Tensor	dtype	Granularity	qparam calculator
Weight	`int8`	per-channel	`"static"` — computed directly from the weight tensor
Activation	`int8`	per-tensor	`"global_minmax"` — Absolute min/max from observed data

from coreai_opt.quantization import ModuleQuantizerConfig
from coreai_opt.quantization.spec import QuantizationSpec

activation_spec = QuantizationSpec(qparam_calculator_cls="global_minmax")

global_config = ModuleQuantizerConfig(
    op_input_spec={"*": activation_spec},
    op_output_spec={"*": activation_spec},
)

config = QuantizerConfig(global_config=global_config)

# Instantiate the quantizer
quantizer = Quantizer(fp32_model, config)

# Prepare the model
prepared_model = quantizer.prepare(example_inputs)

# Calibrate the model
calibrate(quantizer, prepared_model)

Using global_minmax, we get an eval accuracy of 75.78%. For this model, tuning the qparams_calculator hyperparameter allows us to achieve better accuracy.

W_FP8_A_FP8 quantization¶

Next we try quantizing the model where both weights and activations are quantized to 8-bit floating-point (float8_e4m3fn) to see how the accuracy changes. FP8 is natively symmetric (zero-point = 0) and uses the same calibration workflow as INT8. We continue using global_minmax for the activation quantizers.

Note that FP8 quantization is not supported for Core ML backend.

Tensor	dtype	Granularity	qparam calculator
Weight	`float8_e4m3fn`	per-channel	`"static"`
Activation	`float8_e4m3fn`	per-tensor	`"global_minmax"`

FP8 can represent a wider dynamic range than INT8, which can be advantageous for layers with heavy-tailed activation distributions. However, for ranges with a more uniform distribution, integer quantization with an affine grid may perform better.

As always, different models will perform better with different quantization settings, so it is worth exploring multiple settings to find the best combinations.

To switch to FP8 quantization, we change the dtype flag of the previous config as shown below.

from coreai_opt.quantization.spec import PerChannelGranularity

weight_spec = QuantizationSpec(
    dtype=torch.float8_e4m3fn,
    granularity=PerChannelGranularity(),
)

activation_spec = QuantizationSpec(
    dtype=torch.float8_e4m3fn, qparam_calculator_cls="global_minmax"
)

global_config = ModuleQuantizerConfig(
    op_state_spec={"weight": weight_spec},
    op_input_spec={"*": activation_spec},
    op_output_spec={"*": activation_spec},
)

config = QuantizerConfig(global_config=global_config)
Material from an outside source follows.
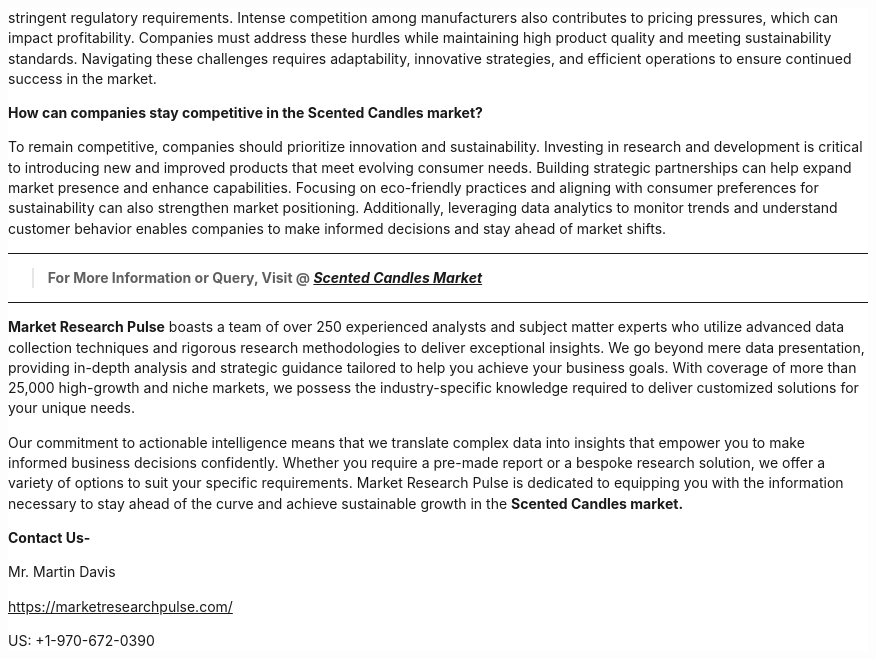 stringent regulatory requirements. Intense competition among manufacturers also contributes to pricing pressures, which can impact profitability. Companies must address these hurdles while maintaining high product quality and meeting sustainability standards. Navigating these challenges requires adaptability, innovative strategies, and efficient operations to ensure continued success in the market.</p><p><strong>How can companies stay competitive in the Scented Candles market?</strong></p><p>To remain competitive, companies should prioritize innovation and sustainability. Investing in research and development is critical to introducing new and improved products that meet evolving consumer needs. Building strategic partnerships can help expand market presence and enhance capabilities. Focusing on eco-friendly practices and aligning with consumer preferences for sustainability can also strengthen market positioning. Additionally, leveraging data analytics to monitor trends and understand customer behavior enables companies to make informed decisions and stay ahead of market shifts.</p><hr /><blockquote><p><strong>For More Information or Query, Visit @&nbsp;<em><a href="https://marketresearchpulse.com/report/57684/scented-candles-market?utm_source=Linkedin&utm_medium=091">Scented Candles Market</a></em></strong></p></blockquote><hr /><p><strong>Market Research Pulse</strong> boasts a team of over 250 experienced analysts and subject matter experts who utilize advanced data collection techniques and rigorous research methodologies to deliver exceptional insights. We go beyond mere data presentation, providing in-depth analysis and strategic guidance tailored to help you achieve your business goals. With coverage of more than 25,000 high-growth and niche markets, we possess the industry-specific knowledge required to deliver customized solutions for your unique needs.</p><p>Our commitment to actionable intelligence means that we translate complex data into insights that empower you to make informed business decisions confidently. Whether you require a pre-made report or a bespoke research solution, we offer a variety of options to suit your specific requirements. Market Research Pulse is dedicated to equipping you with the information necessary to stay ahead of the curve and achieve sustainable growth in the <strong>Scented Candles market.</strong></p><p><strong>Contact Us-</strong></p><p>Mr. Martin Davis</p><p>https://marketresearchpulse.com/</p><p>US: +1-970-672-0390</p>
# Instantiate the quantizer
quantizer = Quantizer(fp32_model, config)

# Prepare the model
prepared_model = quantizer.prepare(example_inputs)

# Calibrate the model
calibrate(quantizer, prepared_model)

The calibrated model gives an accuracy of 76.56%, an improvement over W_INT8_A_INT8 quantization.

Finalize¶

Call quantizer.finalize() once the model is ready for conversion and no further updates are expected. This modifies fake-quantized modules to produce a model compatible with Core AI or Core ML conversion.

import coreai_opt as opt

finalized_model = quantizer.finalize(
    backend=opt.ExportBackend.CoreAI
)  # Use opt.ExportBackend.CoreML for Core ML conversion

At this point, the model is ready to be exported or traced for downstream conversion with coreai-torch or coremltools. Refer to Integration with Core AI for more details.

Summary¶

In this article we covered a sample investigative workflow which tries to find the best combination of quantization datatypes and qparams_calculator to maximize quantized model accuracy. Additional settings not covered but worth trying out include:

Using a larger number of samples for calibration. This gives diminishing returns after a certain number (dependent on the model and dataset)
Using a different qparams_calculator, e.g. moving_average vs global_minmax
Using asymmetric quantization instead of symmetric (has an impact on latency)
Using a different number of bits for quantization (has an impact on model size and latency)
Using a different data type for quantization, e.g. float vs int (has an impact on latency)
Quantizing a subset of the model or specific layers only while leaving layers more sensitive to quantization unquantized (has an impact on model size and latency)
Using Quantization-Aware Training (QAT) to fine-tune model weights with quantization enabled

We also demonstrated how to take a coreai-opt quantized model and finalize it for downstream conversion via coreai-torch or coremltools.